Should you have a redundancy situation you should contact the ABDO HR Service advice line to discuss how to deal with this.
An employer is under no legal duty to provide a reference, except in the financial services sector. Whenever a reference is given, whether for employment or any other purpose, the referee has a duty of care to both the subject of the reference and the recipient. The employer must use reasonable care in the preparation of a reference to verify the information on which the reference is based. If the reference is inaccurate, the employer faces the possibility of being sued by the subject of the reference for negligence or defamation. There is also the possibility of being sued by the recipient of the reference for breach of the duty of care. An employer is also under a duty of care to provide a reference which is in “substance true, accurate and fair”. The reference must be reasonable and not give an unfair or misleading impression overall. Employers who are ‘economical with the truth’ in references should also beware. Even if everything said is true, if what is left out would change the references, it is negligent. An employer could be excused for thinking that it may be simpler merely to confirm employment details. Although it is doubtful that this should be called a reference since it contains no assessment of work or character, as long as there is no duty to give a reference, this should suffice.
When an employee wishes to resign, it is best to ask for the resignation to be submitted in writing, specifying the termination date. This avoids confusion between the date the resignation was tendered and the date the employee intends his/her employment to end (usually the last day of the notice period). Whether the resignation is verbal or written, it is best practice to acknowledge it in writing. For a letter which can be used for this purpose, please see Letter to acknowledge a resignation.
An employee’s notice period is normally included in his/her contract of employment. The employer is entitled to be given the amount of notice specified in the contract. This can, however, be varied provided both parties (the employee and the employer) agree to the variation. If, for some reason, the contract does not specify a notice period, the employee is required to give the employer one week’s statutory notice, provided he/she has been employed for one month or more.

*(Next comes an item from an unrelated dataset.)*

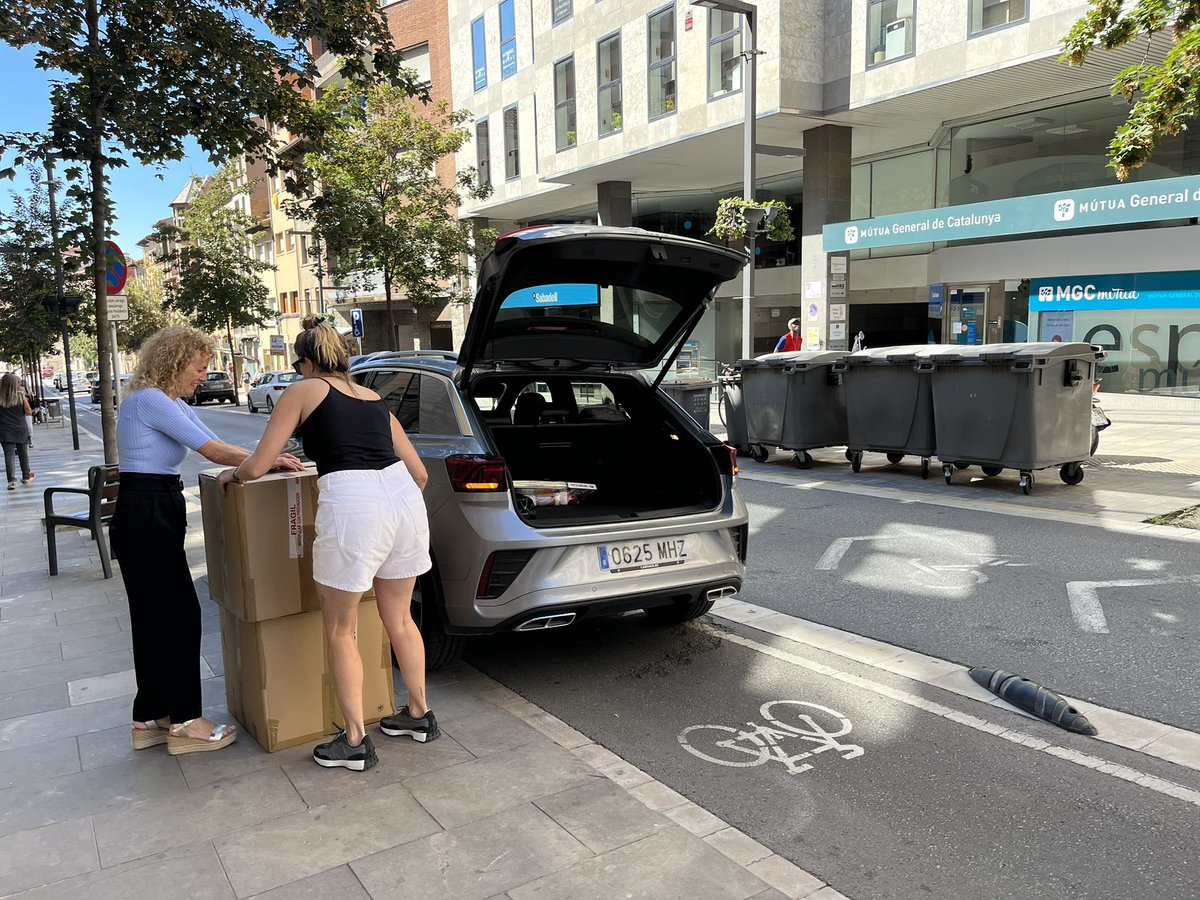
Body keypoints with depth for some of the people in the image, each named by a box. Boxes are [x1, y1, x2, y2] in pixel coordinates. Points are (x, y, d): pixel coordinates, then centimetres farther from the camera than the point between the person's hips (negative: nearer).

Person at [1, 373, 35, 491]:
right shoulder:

If an employee resigns and gives less than the required period of notice, he/she would technically be in breach of contract. However, unless the employer can prove a resulting financial loss and wishes to sue for damages, there is little that can be done. The employer is, of course, only obliged to pay the employee for that part of the notice period the employee actually works.
When an employee is working his/her notice, all of the provisions included in his/her contract of employment, including any benefits, continue to apply.
A resignation cannot be withdrawn except with the employer’s agreement. However, a resignation tendered in the heat of the moment and retracted quickly should be treated with caution. Wait until the situation has calmed down and confirm the employee’s actual intentions.
A resignation which is tendered under pressure, for example under the threat of dismissal, will constitute a dismissal.
There is now no legal retirement age.
Employees cannot be asked to leave or dismissed on the grounds of age. Should an employees age impact on their ability to do their job, this should be dealt with the same as any other performance or capability issue.
Employees who choose to retire should resign giving their contractual notice.